Mais le projet HARP a également rendu service aux adultes qui
travaillaient avec les adolescentes. Une coordonnatrice a acquis de
nouvelles connaissances sur la santé de la reproduction. «C'est
vraiment dommage que j'aie dû attendre jusqu'à l'âge de 30 ans pour
apprendre certaines de ces choses, mais au moins, je les sais maintenant»,
déclare-t-elle. Quant aux coordonnatrices nationales, elles disent
ressentir maintenant davantage de compassion pour les réfugiées. «Avant,
dit une Egyptienne, je ne voyais jamais les réfugiées dans nos
communautés, mais maintenant je les remarque. Elles me repèrent au
marché, elles m'appellent, et je sais qu'elles sont là.»
Bien que le projet HARP ait été exclusivement conçu pour les
filles, on en a retiré un enseignement qui concerne les garçons
adolescents, à savoir la nécessité de formuler des activités à leur
intention. «On s'est rendu compte, dit Mme Gilbert, que les communautés
tenaient à ce que les garçons soient mis dans le coup eux aussi. Quand
une jeune fille commençait à avoir des connaissances sur la
planification familiale, elle avait du mal à les mettre en pratique si
son partenaire masculin ne la comprenait pas.»
La participation des membres de l'autre sexe formera une composante
essentielle d'un nouveau projet qui sera mis en place par l'AMGE et FHI
en Inde. Le projet HAPI (Healthy Adolescent Project in India)
travaillera avec les scouts de Bharat et l'Association des guides en vue
d'adapter les cours du projet HARP en faveur des garçons et des filles,
un programme différent devant être proposé aux jeunes de 10 à 13 ans
et à ceux âgés de 14 ans et plus. Ce projet, qui sera appliqué dans
sept sites du Bengale occidental, bénéficie d'un financement de la
fondation David and Lucile Packard.
Le
projet HAPI espère atteindre des milliers de jeunes à travers l'éducation
par les pairs. Des agents de santé travailleront également avec les
groupes de scouts, d'éclaireuses et de guides, et ils se chargeront
notamment de faire des exposés pendant les réunions, de promouvoir la
santé des adolescents à l'occasion de différents activités et
de faire visiter aux jeunes gens les centres de soins dans la communauté.
«Ce qu'il y a de vraiment formidable dans ces programmes, c'est
qu'on fait passer aux adolescents des informations sur la santé au
moment même où ils sont en train de se forger des attitudes et des
habitudes qu'ils conserveront toute leur vie», se réjouit Matthew
Tiedemann, de FHI, qui participe aux projets HARP et HAPI. «On
noue le contact avec eux en passant par des réseaux bien établis et
auxquels ils font confiance les Guides et les Scouts et nous appliquons
au projet HAPI les leçons que nous avons retirées du projet
HARP. Nous espérons avoir la possibilité d'adapter ce programme dans
un plus grand nombre de pays encore.»
-- Barbara Barnett
Notes
- World Association of Girl Guides and Girl Scouts.
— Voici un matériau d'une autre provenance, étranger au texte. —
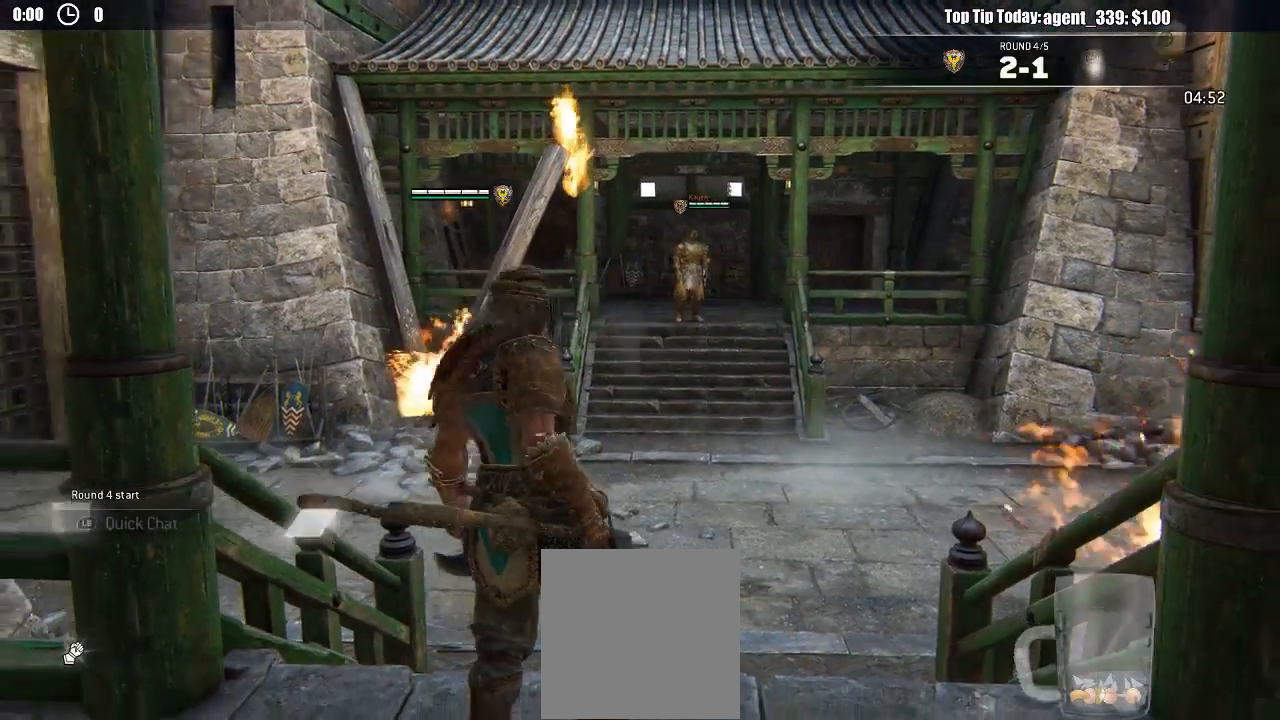
{"dt_ms": 500, "buttons": ["L3"], "left_stick": "up", "right_stick": "center", "events": []}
Badge
Curriculum: Health of Adolescent Refugees Project. London: World
Association of Girl Guides and Girl Scouts, Family Health
International, the United Nations Population Fund, nd; World
Association of Girl Guides and Girl Scouts. The Leader's
Handbook: Health of Adolescent Refugees Project. London: World
Association of Girl Guides and Girl Scouts, Family Health
International, the United Nations Population Fund, nd.
- Family Health International. The Health of
Adolescent Refugees Project (HARP): Evaluation of the Pilot Project.
Research Triangle Park, NC: Family Health International, 2000.